As nuclear supplier group (NSG)'s plenary session in Seoul concluded on Friday leaving India's request for its membership open to more discussions in future, reports said that this was still a forward movement as far as foreign policy is concerned. India has successfully won many countries' support that were previously against it, while limiting China's strength of opposition by projecting it as part of an axis with Pakistan.
Shyam Saran, former foreign secretary of India, said the efforts needed to continue as NSG membership will help India influence the future course of the multinational body's guidelines and policies. It will help safeguard the country's interest within the emerging nuclear regime.
India should not regard this as a dead end but continue to engage in "active diplomacy" to drum up more support, including with China, in the following weeks and months, he told First Post. He added that China would not want to scuttle the relationship it has built with India on many converging areas of interest.
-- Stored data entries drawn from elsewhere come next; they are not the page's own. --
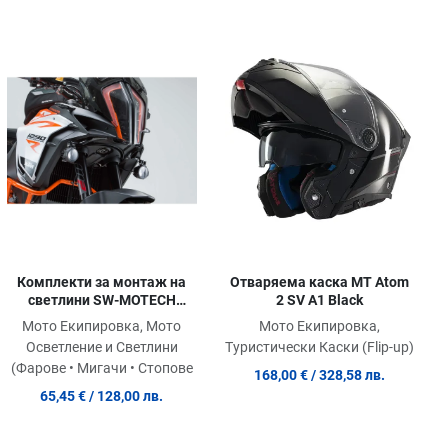
обави в любими
Добави в любими
Доб
равни продукт
Сравни продукт
Сра
ick View
Quick View
Quic
Комплекти за монтаж на
Отваряема каска MT Atom
светлини SW-MOTECH
2 SV A1 Black
LIGHT MOUNTING KIT
Мото Екипировка, Мото
Мото Екипировка,
SUPER ADVENTURE 1290 R
Осветление и Светлини
Туристически Каски (Flip-up)
ABS
(Фарове • Мигачи • Стопове
168,00 €
/ 328,58 лв.
65,45 €
/ 128,00 лв.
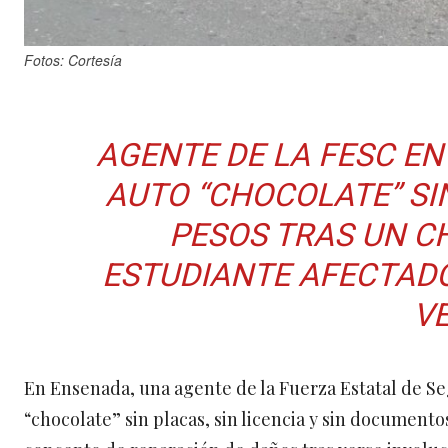
Fotos: Cortesía
AGENTE DE LA FESC E
AUTO “CHOCOLATE” SI
PESOS TRAS UN CH
ESTUDIANTE AFECTADO
V
En Ensenada, una agente de la Fuerza Estatal de S
“chocolate” sin placas, sin licencia y sin documento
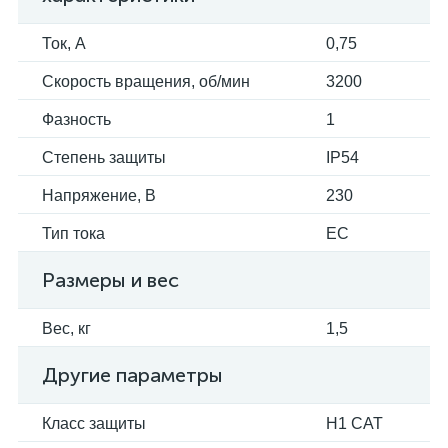
Ток, А
0,75
Скорость вращения, об/мин
3200
Фазность
1
Степень защиты
IP54
Напряжение, В
230
Тип тока
EC
Размеры и вес
Вес, кг
1,5
Другие параметры
Класс защиты
H1 CAT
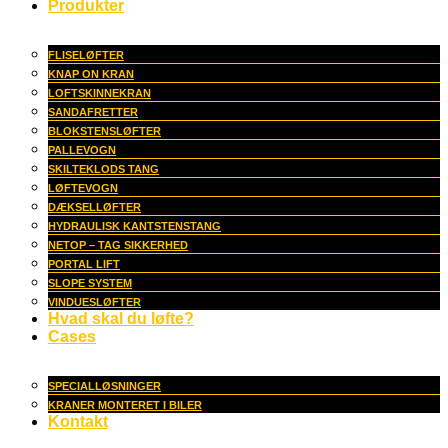
Produkter
FLISELØFTER
KNAP ON KRAN
LOFTSKINNEKRAN
SANDAFRETTER
BLOKSTENSLØFTER
PALLEVOGN
SKILTEKLODS TANG
LØFTEVOGN
DÆKSELLØFTER
HYDRAULISK KANTSTENSTANG
NETOP – TAG SIKKERHED
PORTAL LIFT
SLOPE SYSTEM
VINDUESLØFTER
Hvad skal du løfte?
Cases
SPECIALLØSNINGER
KRANER MONTERET I BILER
Kontakt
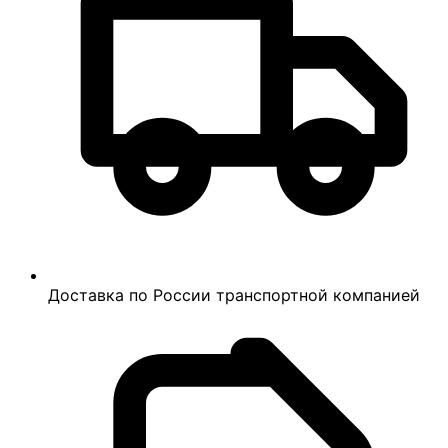
Доставка по России транспортной компанией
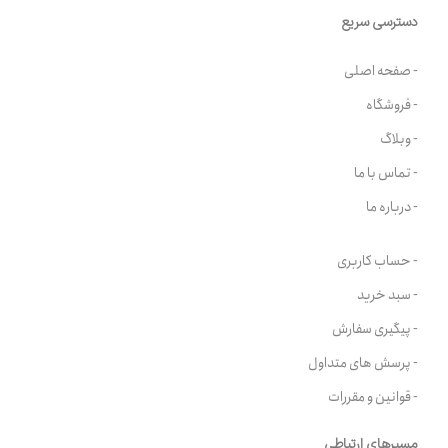
دسترسی سریع
- صفحه اصلی
- فروشگاه
- وبلاگ
- تماس با ما
- درباره ما
- حساب کاربری
- سبد خرید
- پیگیری سفارش
- پرسش های متداول
- قوانین و مقررات
مسیرهای ارتباطی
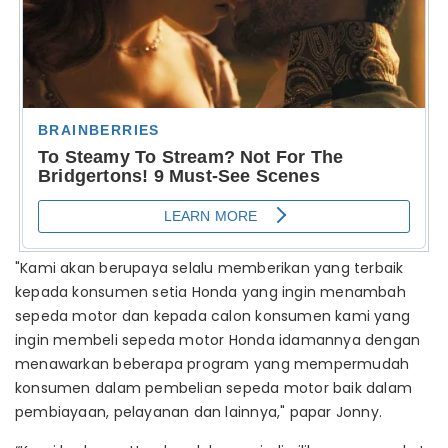
"Kami akan berupaya selalu memberikan yang terbaik
kepada konsumen setia Honda yang ingin menambah
sepeda motor dan kepada calon konsumen kami yang
ingin membeli sepeda motor Honda idamannya dengan
menawarkan beberapa program yang mempermudah
konsumen dalam pembelian sepeda motor baik dalam
pembiayaan, pelayanan dan lainnya," papar Jonny.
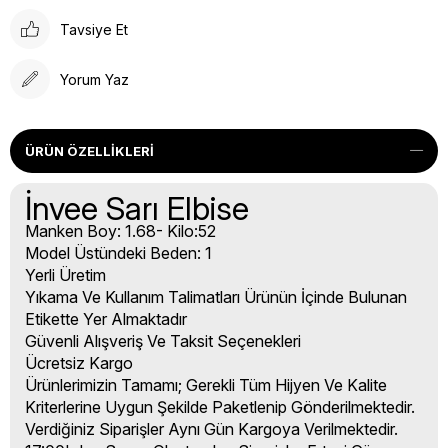
Tavsiye Et
Yorum Yaz
ÜRÜN ÖZELLIKLERI
İnvee Sarı Elbise
Manken Boy: 1.68- Kilo:52
Model Üstündeki Beden: 1
Yerli Üretim
Yıkama Ve Kullanım Talimatları Ürünün İçinde Bulunan
Etikette Yer Almaktadır
Güvenli Alışveriş Ve Taksit Seçenekleri
Ücretsiz Kargo
Ürünlerimizin Tamamı; Gerekli Tüm Hijyen Ve Kalite
Kriterlerine Uygun Şekilde Paketlenip Gönderilmektedir.
Verdiğiniz Siparişler Aynı Gün Kargoya Verilmektedir.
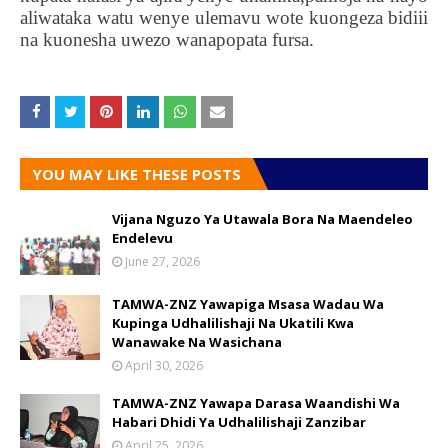
aliwataka watu wenye ulemavu wote kuongeza bidiii
na kuonesha uwezo wanapopata fursa.
YOU MAY LIKE THESE POSTS
Vijana Nguzo Ya Utawala Bora Na Maendeleo
Endelevu
June 27, 2026
TAMWA-ZNZ Yawapiga Msasa Wadau Wa
Kupinga Udhalilishaji Na Ukatili Kwa
Wanawake Na Wasichana
April 30, 2026
TAMWA-ZNZ Yawapa Darasa Waandishi Wa
Habari Dhidi Ya Udhalilishaji Zanzibar
April 25, 2026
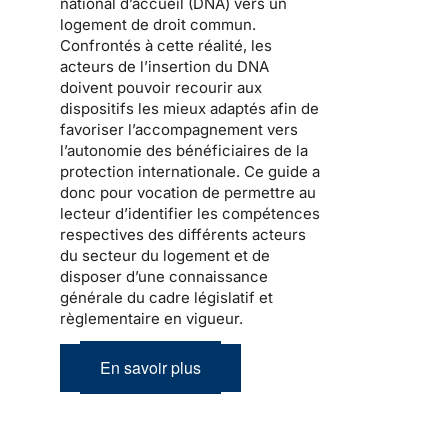
national d’accueil
(DNA) vers un
logement de droit commun.
Confrontés à cette réalité, les
acteurs de l’
insertion
du DNA
doivent pouvoir recourir aux
dispositifs les mieux adaptés afin de
favoriser l’accompagnement vers
l’autonomie des bénéficiaires de la
protection internationale
. Ce guide a
donc pour vocation de permettre au
lecteur d’identifier les compétences
respectives des différents acteurs
du secteur du logement et de
disposer d’une connaissance
générale du cadre législatif et
règlementaire en vigueur.
En savoir plus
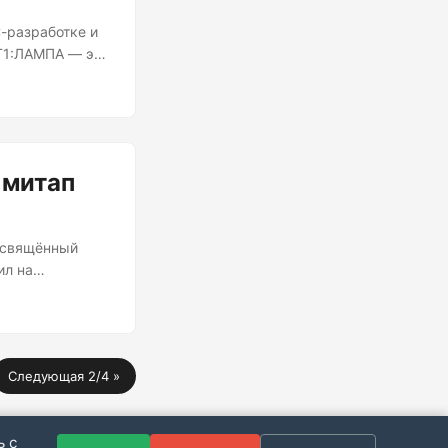
-разработке и
 Т1:ЛАМПА — это
доклады, живое
 митап
посвящённый
ил на
офессиональных
и ламповую
Следующая 2/4 »
ь с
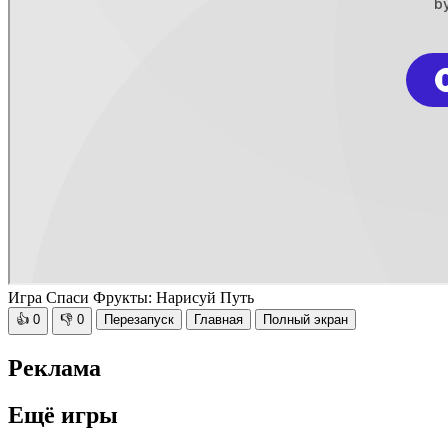
Игра Спаси Фрукты: Нарисуй Путь
👍
0
👎
0
Перезапуск
Главная
Полный экран
Реклама
Ещё игры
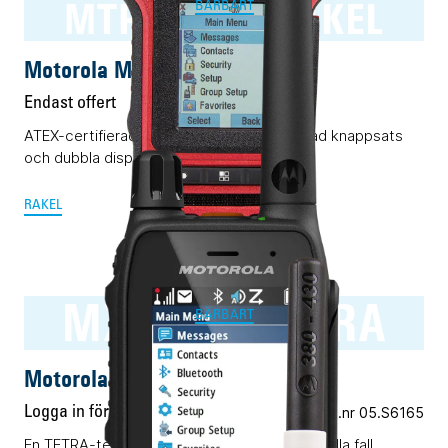
MTP8500Ex RAKEL
BÄRBART
Motorola MTP8500Ex RAKEL
Endast offert
ATEX-certifierad Rakelmobil med begränsad knappsats
och dubbla displayer.
RAKEL
MXP600 TETRA
BÄRBART
Motorola MXP600 TETRA
Logga in för pris
Vårt art.nr 05.S6165
En TETRA-terminal för alla ändamål. Nästan i alla fall.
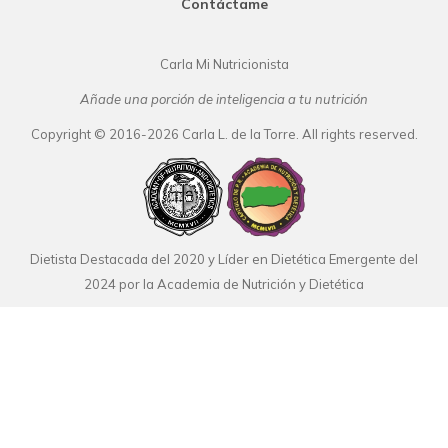
Contáctame
Carla Mi Nutricionista
Añade una porción de inteligencia a tu nutrición
Copyright © 2016-2026 Carla L. de la Torre. All rights reserved.
Dietista Destacada del 2020 y Líder en Dietética Emergente del
2024 por la Academia de Nutrición y Dietética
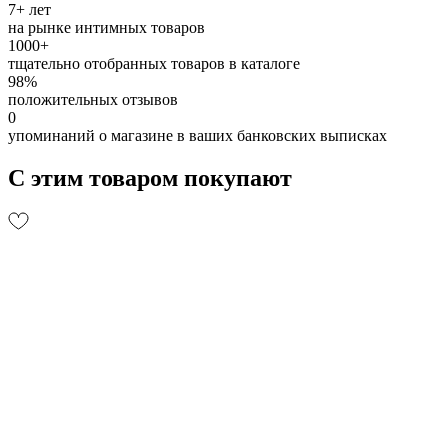
7+ лет
на рынке интимных товаров
1000+
тщательно отобранных товаров в каталоге
98%
положительных отзывов
0
упоминаний о магазине в ваших банковских выписках
С этим товаром покупают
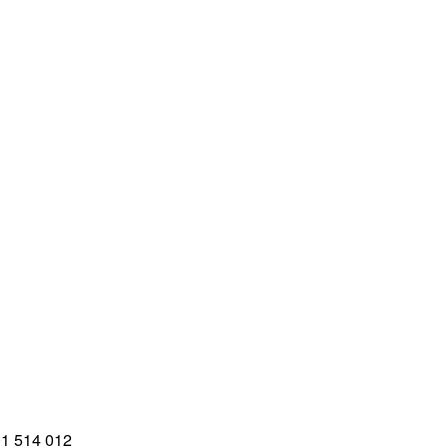
1 514 012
The Times of India noted in a report that China's adamancy might dilute the value Indian government holds for regional blocs like BRICS, RIC or even BASIC, where both the countries have collaborated. It noted that in the present case, Chinese refusal of request by Indian head of the government may have consequences for its relationship with Beijing.
With Russia's full-fledged support for India's membership coming as late as Friday morning, India now has the backing of four of the five permanent members of the United Nation Security Council (UNSC).
It highlights that with the U.S., Britain and France all backing India, China would remain answerable at the next meeting. The developments at Seoul could also set two of Asia's most potential global powers against each other.